CORPUS CHRISTI, TEXAS — It might be difficult for some parents to juggle working full time and helping their kids learn remotely. But now one company is trying to help take some of that load off of their employees.
This support program started last month and is specifically designed for parents working for the hospital to help their kids with remote learning.
With the pandemic and children learning virtually, parents working in the Driscoll health system are struggling with their own work schedules and the educational needs of their children.
“We had some employees tell us that because of the homeschooling that they would have to resign and not have to work and provide for their families,” said Vice President of Human Resources for Driscoll Health System Bill Larsen.
The company decided to take action by offering a new support program designed to help their employees children with their school work.
“It’s for our employee's children who are at home having remote learning it is an option for them to assist them and be more successful in school,” said Larsen.
The program is operated by certified teachers and assistant teachers. And helps children from kindergarten to eleventh grade.

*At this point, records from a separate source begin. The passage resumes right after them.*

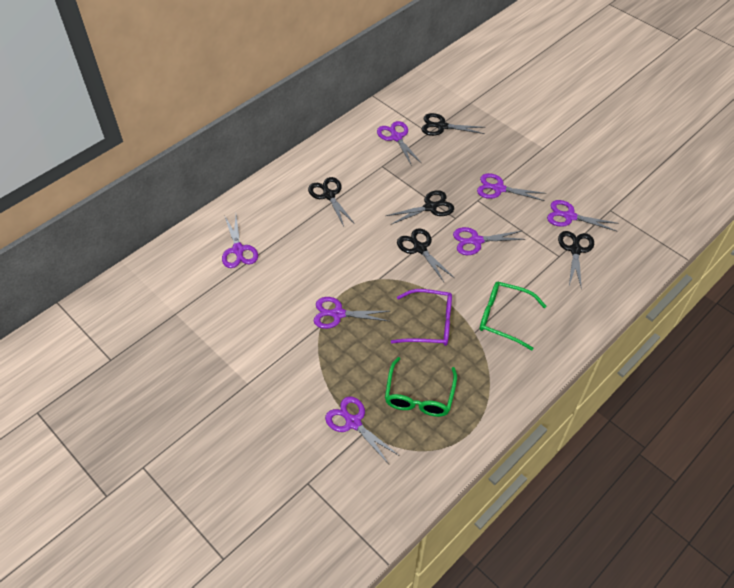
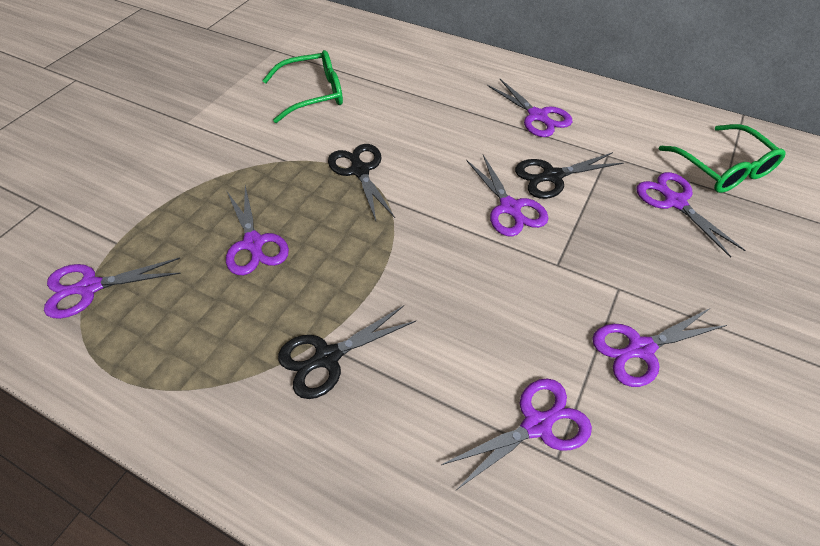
black scissors: [308,177,355,226] [386,190,454,225] [397,228,454,282] [421,113,485,136] [558,231,594,289] = 5 -> [278,305,416,399] [328,144,395,221] [515,152,623,199] = 3
purple glasses: [391,289,452,346] = 1 -> none = 0

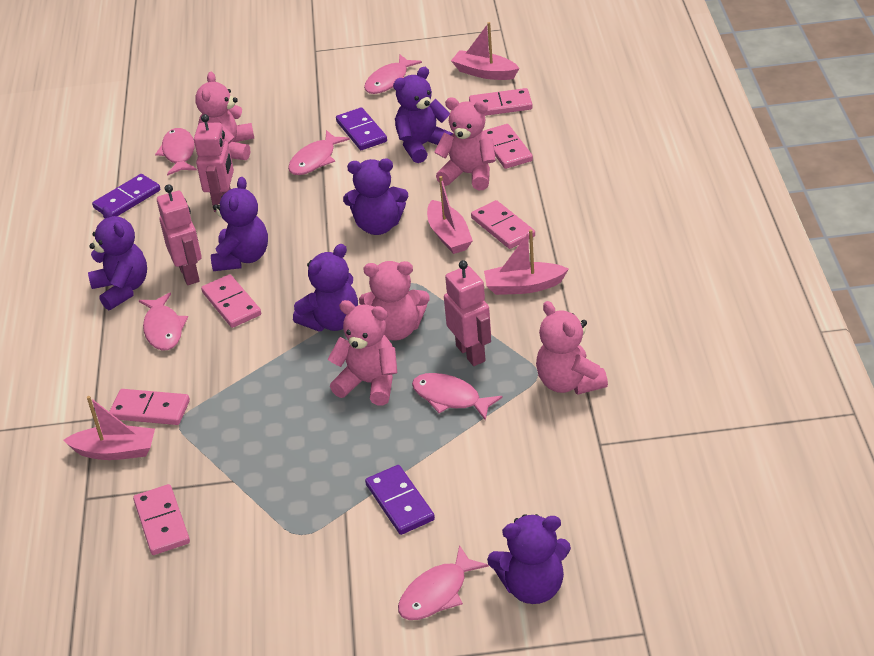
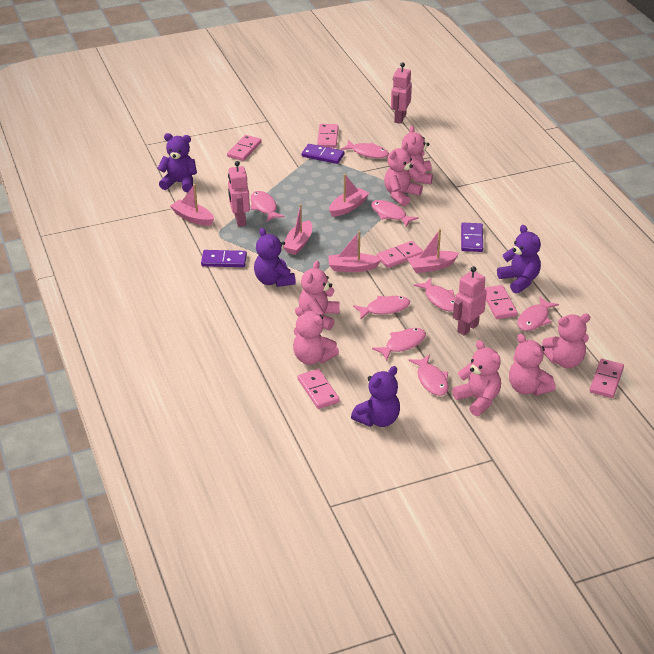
pink boat: [63,396,155,460] [427,176,473,254] [451,22,520,80] [484,229,569,295] = 4 -> [170,184,214,226] [284,204,312,255] [328,231,382,272] [329,174,369,217] [407,229,459,273] = 5
pink fish: [139,292,188,351] [155,128,197,176] [288,130,350,175] [364,54,422,94] [398,545,489,620] [412,373,503,421] = 6 -> [250,191,285,222] [340,140,389,158] [353,296,410,320] [371,200,419,227] [372,328,426,361] [408,355,449,396] [414,278,456,312] [517,297,559,331] = 8
pink teddy bear: [195,71,254,160] [328,300,397,405] [359,261,430,341] [434,98,496,190] [536,301,608,395] = 5 -> [293,307,339,365] [299,261,340,330] [384,143,423,206] [402,126,433,184] [452,340,501,416] [509,334,556,396] [542,314,590,368] = 7
purple teddy bear: [88,206,147,310] [211,177,268,271] [293,244,358,331] [343,159,408,235] [393,67,453,163] [487,514,571,604] = 6 -> [157,133,197,192] [254,228,296,287] [351,366,400,427] [497,225,541,293] = 4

Sarah Villegas who is a professional development Educator said she is beyond thankful for the extra help.
“I was kind of stressing out about what I was going to do with her while I went to work and when I found out about this, I was super relieved that I was going to have a place for her to go and do her schoolwork while I was at work.”
Parents are able to drop their children off before starting their shifts. Then the teachers help the kids get signed into their Zoom classes or help them with their lessons.
“Then the teachers check their work before they submit it to make sure they are submitting accurate information,” said Angela Craig-Coates the Virtual Support Program Director at Driscoll Children’s Hospital.
There are breaks, game time, and even an outdoor area where 2nd grader Stella Villegas shares why it’s her favorite part of the day.
“So me and my friends find rocks and try to crack them and then some of them broke and I found a little big crystal,” said 2nd grader Villegas.
The support program also has several safety measures in place, including temperature checks, hand sanitizers, masks, and everyone is seated six feet apart from left to right and from front to back.
“Just getting that extra help and knowing that she has teachers with her that are supporting her all day is a huge relief it’s great I love it,” said Villegas.
The program costs $18 a day and runs Monday through Friday and they are currently serving about 80 children in the program.